Serve a savory breakfast
Eating a high-sugar breakfast like cereal or a muffin can lead to hunger and more sugar cravings later in the day. Try swapping some of your breakfasts each week for a more savory option. Egg whites with chopped leafy greens, roasted sweet potatoes with black beans, or tofu scrambles with hummus are lower in sugar and higher in protein and fiber than traditional breakfast foods. Eat them alone or use them in fillings for breakfast wraps or sandwiches.

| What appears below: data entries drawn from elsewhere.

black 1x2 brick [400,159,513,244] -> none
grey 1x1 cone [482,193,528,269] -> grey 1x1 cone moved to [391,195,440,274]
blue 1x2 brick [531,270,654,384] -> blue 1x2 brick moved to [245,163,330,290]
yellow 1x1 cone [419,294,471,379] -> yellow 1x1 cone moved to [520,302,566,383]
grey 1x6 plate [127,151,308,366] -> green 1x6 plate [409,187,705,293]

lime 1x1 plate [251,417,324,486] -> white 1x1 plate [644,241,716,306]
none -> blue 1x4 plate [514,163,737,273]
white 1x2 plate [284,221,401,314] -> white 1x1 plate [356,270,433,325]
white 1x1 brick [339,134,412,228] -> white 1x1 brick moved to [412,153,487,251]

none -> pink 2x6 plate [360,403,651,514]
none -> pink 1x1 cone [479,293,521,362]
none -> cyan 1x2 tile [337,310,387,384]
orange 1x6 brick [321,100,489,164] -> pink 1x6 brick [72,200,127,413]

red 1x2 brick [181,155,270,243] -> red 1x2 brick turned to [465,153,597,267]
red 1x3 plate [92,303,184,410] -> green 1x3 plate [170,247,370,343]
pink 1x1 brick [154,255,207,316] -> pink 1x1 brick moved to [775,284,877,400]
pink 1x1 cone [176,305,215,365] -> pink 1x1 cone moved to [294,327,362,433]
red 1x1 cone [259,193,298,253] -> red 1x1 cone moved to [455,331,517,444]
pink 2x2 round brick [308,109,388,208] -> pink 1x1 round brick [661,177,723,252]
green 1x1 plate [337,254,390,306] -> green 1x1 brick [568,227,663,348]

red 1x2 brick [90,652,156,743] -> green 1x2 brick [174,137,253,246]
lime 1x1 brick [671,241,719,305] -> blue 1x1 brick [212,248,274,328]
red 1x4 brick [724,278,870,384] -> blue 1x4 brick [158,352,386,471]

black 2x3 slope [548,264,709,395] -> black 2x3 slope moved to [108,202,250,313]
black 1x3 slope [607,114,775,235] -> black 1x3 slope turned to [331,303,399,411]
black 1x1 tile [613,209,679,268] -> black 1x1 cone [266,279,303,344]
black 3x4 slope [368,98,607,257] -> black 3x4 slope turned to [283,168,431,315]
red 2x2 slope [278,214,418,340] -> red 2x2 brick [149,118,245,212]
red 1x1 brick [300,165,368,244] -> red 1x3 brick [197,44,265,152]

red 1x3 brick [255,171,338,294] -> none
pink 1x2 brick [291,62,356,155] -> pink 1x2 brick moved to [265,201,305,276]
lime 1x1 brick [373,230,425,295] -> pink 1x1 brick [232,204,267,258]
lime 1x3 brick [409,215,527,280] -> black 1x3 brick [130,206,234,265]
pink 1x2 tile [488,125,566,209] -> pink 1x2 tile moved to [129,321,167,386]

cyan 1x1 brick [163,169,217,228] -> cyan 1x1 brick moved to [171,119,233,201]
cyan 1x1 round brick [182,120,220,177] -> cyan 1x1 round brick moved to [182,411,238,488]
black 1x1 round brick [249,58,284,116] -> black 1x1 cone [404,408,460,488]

Switch from pastas to vegetables
Vegetables are becoming a popular substitute for noodles in many traditional dishes. Spiral cut zucchini and carrots can be topped with marinara. Ribbon-cut cucumbers and carrots can be substituted in Asian noodle bowls. Thin slices of summer squash and spaghetti squash can be used in lasagnas and baked pastas. This switch slashes the calories and boosts the vitamins and minerals in your favorite recipes.
Make beans the base
Beans are full of plant-based protein and fiber and do not contain the saturated fat and cholesterol found in meat. Black beans can be made into patties or formed into balls as a substitute for burgers and meatballs. Kidney and pinto beans make a filling meat-free chili, and chickpeas create delicious Indian-inspired stews.
Thicken with nuts and vegetables
Nuts that have been soaked in water, drained and then pureed take on a creamy texture that can be used to thicken soups and sauces. When cooked and pureed, many vegetables have a smooth and creamy consistency. Instead of using high-fat, high-calorie cream, try adding nutrient-rich pureed cauliflower, carrots, white potatoes, sweet potatoes, raw cashews, or raw walnuts.